Using the data below, work out how many of its lines contain "position", and give that number with nothing added.

+++ Exercise data +++

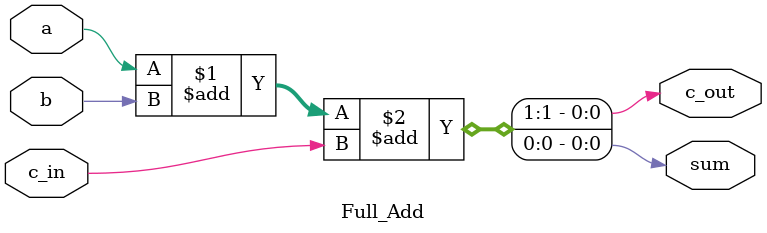
<source format=sv>
module Full_Add(
  input wire a,
  input wire b,
  input wire c_in,
  output wire sum,
  output wire c_out);
  
  assign {c_out, sum} = a+b+c_in;
  
endmodule
</source>
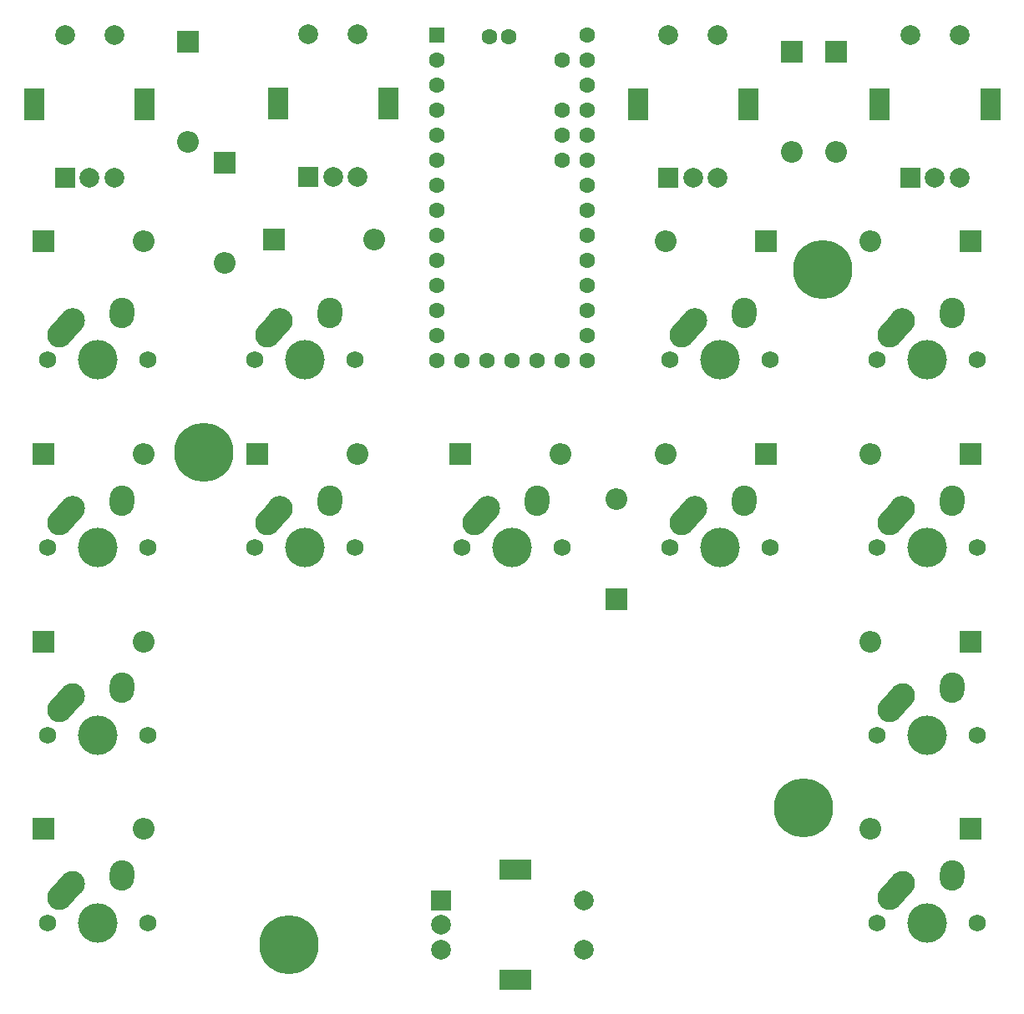
<source format=gbr>
%TF.GenerationSoftware,KiCad,Pcbnew,(6.0.5)*%
%TF.CreationDate,2022-06-03T20:05:36-07:00*%
%TF.ProjectId,big Wheel circuitboard,62696720-5768-4656-956c-206369726375,01*%
%TF.SameCoordinates,Original*%
%TF.FileFunction,Soldermask,Bot*%
%TF.FilePolarity,Negative*%
%FSLAX46Y46*%
G04 Gerber Fmt 4.6, Leading zero omitted, Abs format (unit mm)*
G04 Created by KiCad (PCBNEW (6.0.5)) date 2022-06-03 20:05:36*
%MOMM*%
%LPD*%
G01*
G04 APERTURE LIST*
G04 Aperture macros list*
%AMHorizOval*
0 Thick line with rounded ends*
0 $1 width*
0 $2 $3 position (X,Y) of the first rounded end (center of the circle)*
0 $4 $5 position (X,Y) of the second rounded end (center of the circle)*
0 Add line between two ends*
20,1,$1,$2,$3,$4,$5,0*
0 Add two circle primitives to create the rounded ends*
1,1,$1,$2,$3*
1,1,$1,$4,$5*%
G04 Aperture macros list end*
%ADD10R,2.000000X2.000000*%
%ADD11C,2.000000*%
%ADD12R,2.000000X3.200000*%
%ADD13R,2.200000X2.200000*%
%ADD14O,2.200000X2.200000*%
%ADD15R,1.600000X1.600000*%
%ADD16C,1.600000*%
%ADD17C,1.750000*%
%ADD18C,4.000000*%
%ADD19HorizOval,2.500000X0.656270X0.728862X-0.656270X-0.728862X0*%
%ADD20C,2.500000*%
%ADD21HorizOval,2.500000X0.020277X0.289981X-0.020277X-0.289981X0*%
%ADD22C,6.000000*%
%ADD23R,3.200000X2.000000*%
G04 APERTURE END LIST*
D10*
%TO.C,SW18*%
X265700000Y-53850000D03*
D11*
X270700000Y-53850000D03*
X268200000Y-53850000D03*
D12*
X273800000Y-46350000D03*
X262600000Y-46350000D03*
D11*
X270700000Y-39350000D03*
X265700000Y-39350000D03*
%TD*%
D13*
%TO.C,D9*%
X220120000Y-81816666D03*
D14*
X230280000Y-81816666D03*
%TD*%
D13*
%TO.C,D18*%
X258190416Y-41020000D03*
D14*
X258190416Y-51180000D03*
%TD*%
D15*
%TO.C,U1*%
X217680000Y-39325000D03*
D16*
X217680000Y-41865000D03*
X217680000Y-44405000D03*
X217680000Y-46945000D03*
X217680000Y-49485000D03*
X217680000Y-52025000D03*
X217680000Y-54565000D03*
X217680000Y-57105000D03*
X217680000Y-59645000D03*
X217680000Y-62185000D03*
X217680000Y-64725000D03*
X217680000Y-67265000D03*
X217680000Y-69805000D03*
X217680000Y-72345000D03*
X220220000Y-72345000D03*
X222760000Y-72345000D03*
X225300000Y-72345000D03*
X227840000Y-72345000D03*
X230380000Y-72345000D03*
X232920000Y-72345000D03*
X232920000Y-69805000D03*
X232920000Y-67265000D03*
X232920000Y-64725000D03*
X232920000Y-62185000D03*
X232920000Y-59645000D03*
X232920000Y-57105000D03*
X232920000Y-54565000D03*
X232920000Y-52025000D03*
X232920000Y-49485000D03*
X232920000Y-46945000D03*
X232920000Y-44405000D03*
X232920000Y-41865000D03*
X232920000Y-39325000D03*
X230380000Y-41865000D03*
X230380000Y-46945000D03*
X230380000Y-49485000D03*
X230380000Y-52025000D03*
X223014000Y-39502800D03*
X224995200Y-39502800D03*
%TD*%
D17*
%TO.C,SW8*%
X178220000Y-129400000D03*
D18*
X183300000Y-129400000D03*
D17*
X188380000Y-129400000D03*
D19*
X180146269Y-126131140D03*
D20*
X180800000Y-125400000D03*
D21*
X185820000Y-124610000D03*
%TD*%
D13*
%TO.C,D1*%
X192509583Y-40020000D03*
D14*
X192509583Y-50180000D03*
%TD*%
D17*
%TO.C,SW12*%
X262320000Y-110366666D03*
D18*
X267400000Y-110366666D03*
D17*
X272480000Y-110366666D03*
D19*
X264246269Y-107097806D03*
D20*
X264900000Y-106366666D03*
D21*
X269920000Y-105576666D03*
%TD*%
D13*
%TO.C,D6*%
X199520000Y-81816666D03*
D14*
X209680000Y-81816666D03*
%TD*%
D22*
%TO.C,H4*%
X254900000Y-117700000D03*
%TD*%
D13*
%TO.C,D3*%
X177820000Y-60236500D03*
D14*
X187980000Y-60236500D03*
%TD*%
D18*
%TO.C,SW9*%
X225350000Y-91333333D03*
D17*
X220270000Y-91333333D03*
X230430000Y-91333333D03*
D20*
X222850000Y-87333333D03*
D19*
X222196269Y-88064473D03*
D21*
X227870000Y-86543333D03*
%TD*%
D18*
%TO.C,SW5*%
X183300000Y-91333333D03*
D17*
X178220000Y-91333333D03*
X188380000Y-91333333D03*
D20*
X180800000Y-87333333D03*
D19*
X180146269Y-88064473D03*
D21*
X185820000Y-86543333D03*
%TD*%
D17*
%TO.C,SW3*%
X178220000Y-72300000D03*
X188380000Y-72300000D03*
D18*
X183300000Y-72300000D03*
D19*
X180146269Y-69031140D03*
D20*
X180800000Y-68300000D03*
D21*
X185820000Y-67510000D03*
%TD*%
D13*
%TO.C,D10*%
X235900000Y-96580000D03*
D14*
X235900000Y-86420000D03*
%TD*%
D10*
%TO.C,SW17*%
X241171250Y-53850000D03*
D11*
X246171250Y-53850000D03*
X243671250Y-53850000D03*
D12*
X249271250Y-46350000D03*
X238071250Y-46350000D03*
D11*
X246171250Y-39350000D03*
X241171250Y-39350000D03*
%TD*%
D13*
%TO.C,D7*%
X177820000Y-100849999D03*
D14*
X187980000Y-100849999D03*
%TD*%
D13*
%TO.C,D17*%
X253680833Y-41020000D03*
D14*
X253680833Y-51180000D03*
%TD*%
D17*
%TO.C,SW15*%
X241295000Y-72300000D03*
D18*
X246375000Y-72300000D03*
D17*
X251455000Y-72300000D03*
D19*
X243221269Y-69031140D03*
D20*
X243875000Y-68300000D03*
D21*
X248895000Y-67510000D03*
%TD*%
D13*
%TO.C,D4*%
X201220000Y-60100000D03*
D14*
X211380000Y-60100000D03*
%TD*%
D17*
%TO.C,SW13*%
X241295000Y-91333333D03*
X251455000Y-91333333D03*
D18*
X246375000Y-91333333D03*
D19*
X243221269Y-88064473D03*
D20*
X243875000Y-87333333D03*
D21*
X248895000Y-86543333D03*
%TD*%
D13*
%TO.C,D13*%
X251080000Y-81816666D03*
D14*
X240920000Y-81816666D03*
%TD*%
D13*
%TO.C,D8*%
X177820000Y-119883333D03*
D14*
X187980000Y-119883333D03*
%TD*%
D10*
%TO.C,SW1*%
X180000000Y-53850000D03*
D11*
X185000000Y-53850000D03*
X182500000Y-53850000D03*
D12*
X188100000Y-46350000D03*
X176900000Y-46350000D03*
D11*
X185000000Y-39350000D03*
X180000000Y-39350000D03*
%TD*%
D17*
%TO.C,SW11*%
X262320000Y-129400000D03*
D18*
X267400000Y-129400000D03*
D17*
X272480000Y-129400000D03*
D19*
X264246269Y-126131140D03*
D20*
X264900000Y-125400000D03*
D21*
X269920000Y-124610000D03*
%TD*%
D17*
%TO.C,SW6*%
X199245000Y-91333333D03*
X209405000Y-91333333D03*
D18*
X204325000Y-91333333D03*
D20*
X201825000Y-87333333D03*
D19*
X201171269Y-88064473D03*
D21*
X206845000Y-86543333D03*
%TD*%
D22*
%TO.C,H3*%
X194100000Y-81700000D03*
%TD*%
D17*
%TO.C,SW14*%
X262320000Y-91333333D03*
X272480000Y-91333333D03*
D18*
X267400000Y-91333333D03*
D19*
X264246269Y-88064473D03*
D20*
X264900000Y-87333333D03*
D21*
X269920000Y-86543333D03*
%TD*%
D22*
%TO.C,H1*%
X202700000Y-131600000D03*
%TD*%
D10*
%TO.C,SW10*%
X218150000Y-127100000D03*
D11*
X218150000Y-132100000D03*
X218150000Y-129600000D03*
D23*
X225650000Y-124000000D03*
X225650000Y-135200000D03*
D11*
X232650000Y-132100000D03*
X232650000Y-127100000D03*
%TD*%
D13*
%TO.C,D14*%
X271780000Y-81816666D03*
D14*
X261620000Y-81816666D03*
%TD*%
D13*
%TO.C,D15*%
X251080000Y-60236500D03*
D14*
X240920000Y-60236500D03*
%TD*%
D18*
%TO.C,SW16*%
X267400000Y-72300000D03*
D17*
X262320000Y-72300000D03*
X272480000Y-72300000D03*
D20*
X264900000Y-68300000D03*
D19*
X264246269Y-69031140D03*
D21*
X269920000Y-67510000D03*
%TD*%
D13*
%TO.C,D12*%
X271780000Y-100849999D03*
D14*
X261620000Y-100849999D03*
%TD*%
D22*
%TO.C,H2*%
X256800000Y-63100000D03*
%TD*%
D13*
%TO.C,D16*%
X271780000Y-60236500D03*
D14*
X261620000Y-60236500D03*
%TD*%
D13*
%TO.C,D5*%
X177820000Y-81816666D03*
D14*
X187980000Y-81816666D03*
%TD*%
D18*
%TO.C,SW4*%
X204325000Y-72300000D03*
D17*
X209405000Y-72300000D03*
X199245000Y-72300000D03*
D20*
X201825000Y-68300000D03*
D19*
X201171269Y-69031140D03*
D21*
X206845000Y-67510000D03*
%TD*%
D10*
%TO.C,SW2*%
X204700000Y-53750000D03*
D11*
X209700000Y-53750000D03*
X207200000Y-53750000D03*
D12*
X201600000Y-46250000D03*
X212800000Y-46250000D03*
D11*
X209700000Y-39250000D03*
X204700000Y-39250000D03*
%TD*%
D18*
%TO.C,SW7*%
X183300000Y-110366666D03*
D17*
X178220000Y-110366666D03*
X188380000Y-110366666D03*
D20*
X180800000Y-106366666D03*
D19*
X180146269Y-107097806D03*
D21*
X185820000Y-105576666D03*
%TD*%
D13*
%TO.C,D2*%
X196200000Y-52320000D03*
D14*
X196200000Y-62480000D03*
%TD*%
D13*
%TO.C,D11*%
X271780000Y-119883333D03*
D14*
X261620000Y-119883333D03*
%TD*%
M02*

</source>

+++

- Exercise answer
2